_Work to complete_.
[1] Decide whether each statement agrees with the two-particle kinetic energy problem below. For each, answer yes or no and quote the words of the problem that decide it.
(a) The frame in which the system's kinetic energy is minimum is the center-of-mass frame.
(b) The two particles move along the y axis in frame K.
(c) Part (b) of the two-particle kinetic energy problem asks for the linear momentum of each particle.
[2] List every quantity that the opening statement of the two-particle kinetic energy problem gives as known for the particles in frame K.
[3] Reproduce the passage of the two-particle kinetic energy problem starting with "In the reference" and going on through "system is minimum.".

_Excerpt to read_.
======
In the reference frame K two particles travel along the x axis, one of mass `m_1` with velocity `v_1`, and the other of mass `m_2` with velocity `v_2`. Find:
(a) the velocity V of the reference frame `K^'` in which the cumulative kinetic energy of these particles is minimum,
(b) the cumulative kinetic energy of these particles in the `K^'` frame.

(a) Total kinetic energy in frame `K^'` is
`T=1/2m_1(vecv_1-vecV)^2+1/2m_2(vecv_2-vecV)^2`
This is minimum with respect to variation in `vecV`, when
`(deltaT^')/(deltavecV)=0`, i.e. `m_1(vecv_1-vecV)^2+m_2(vecv_2-vecV)=0`
or `vecV=(m_1vecv_1+m_2vecV_2)/(m_1+m_2)=vecv_c`
Hence, it is the frame of C.M. in which kinetic energy of a system is minimum.
(b) Linear momentum of the particle 1 in the `K^'` or C frame
`overset~vecp_1=m_1(vecv_1-vecv_c)=(m_1m_2)/(m_1+m_2)(vecv_1-vecv_2)`
or, `overset~vecp_1=mu(vecv_1-vecv_2)`, where, `mu=(m_1m_2)/(m_1+m_2)`= reduced mass
Similarly, `overset~vecp_2=mu(vecv_2-vecv_1)`
So, `|overset~vecp_1|=|overset~vecp_2|=overset~p=muv_(rel)` where, `v_(rel)=|vecv_1-vecv_2|` (3)
Now the total kinetic energy of the system in the C frame is
`overset~T=overset~T_1+overset~T_2=(overset~p^2)/(2m_1)+(overset~p^2)/(2m_2)=(overset~p^2)/(2mu)`
Hence `overset~T=1/2muv_(rel)^2=1/2mu|vecv_1-vecv_2|^2`
======
_Data listing_.
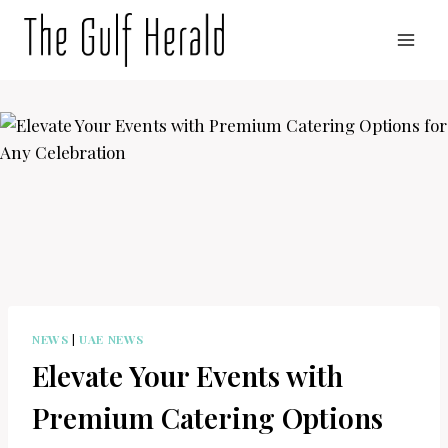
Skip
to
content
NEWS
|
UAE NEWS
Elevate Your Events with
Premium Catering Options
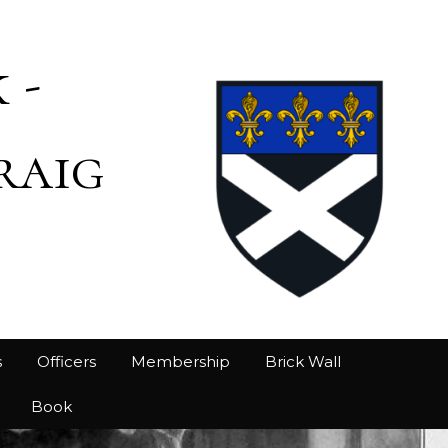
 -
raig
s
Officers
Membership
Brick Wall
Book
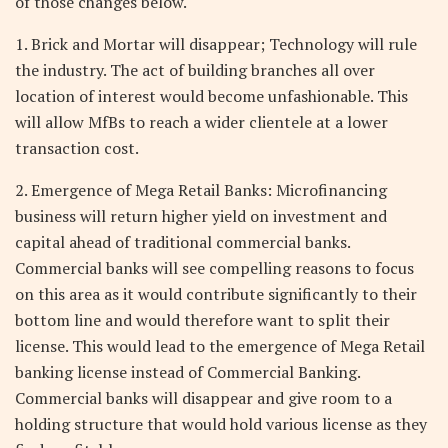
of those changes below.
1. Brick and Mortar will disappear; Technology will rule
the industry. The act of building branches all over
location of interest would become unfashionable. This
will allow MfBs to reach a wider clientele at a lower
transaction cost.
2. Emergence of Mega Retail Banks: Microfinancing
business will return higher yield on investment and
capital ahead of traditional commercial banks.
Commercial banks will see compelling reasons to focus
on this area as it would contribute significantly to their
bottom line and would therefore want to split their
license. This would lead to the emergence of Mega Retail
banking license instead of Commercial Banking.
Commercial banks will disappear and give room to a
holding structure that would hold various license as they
======
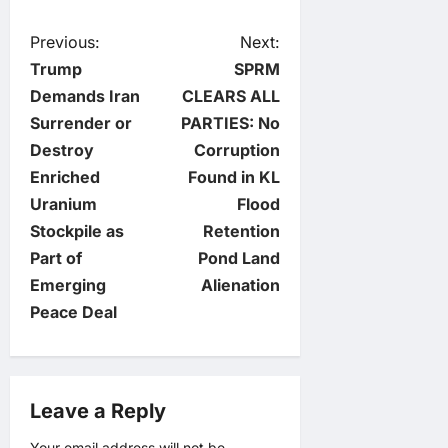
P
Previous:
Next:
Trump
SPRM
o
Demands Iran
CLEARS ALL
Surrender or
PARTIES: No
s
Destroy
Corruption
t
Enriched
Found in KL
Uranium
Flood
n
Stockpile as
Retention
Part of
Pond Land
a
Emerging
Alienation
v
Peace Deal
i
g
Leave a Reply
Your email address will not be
======
_Answers to the problems_.
[1]
(a) Yes: "Hence, it is the frame of C.M. in which kinetic energy of a system is minimum."
(b) No: "two particles travel along the x axis"
(c) No: "(b) the cumulative kinetic energy of these particles"

[2]
m_1 (mass of one particle)
v_1 (velocity of that particle)
m_2 (mass of the other particle)
v_2 (velocity of the other particle)

[3]
In the reference frame K two particles travel along the x axis, one of mass `m_1` with velocity `v_1`, and the other of mass `m_2` with velocity `v_2`. Find:
(a) the velocity V of the reference frame `K^'` in which the cumulative kinetic energy of these particles is minimum,
(b) the cumulative kinetic energy of these particles in the `K^'` frame.

(a) Total kinetic energy in frame `K^'` is
`T=1/2m_1(vecv_1-vecV)^2+1/2m_2(vecv_2-vecV)^2`
This is minimum with respect to variation in `vecV`, when
`(deltaT^')/(deltavecV)=0`, i.e. `m_1(vecv_1-vecV)^2+m_2(vecv_2-vecV)=0`
or `vecV=(m_1vecv_1+m_2vecV_2)/(m_1+m_2)=vecv_c`
Hence, it is the frame of C.M. in which kinetic energy of a system is minimum.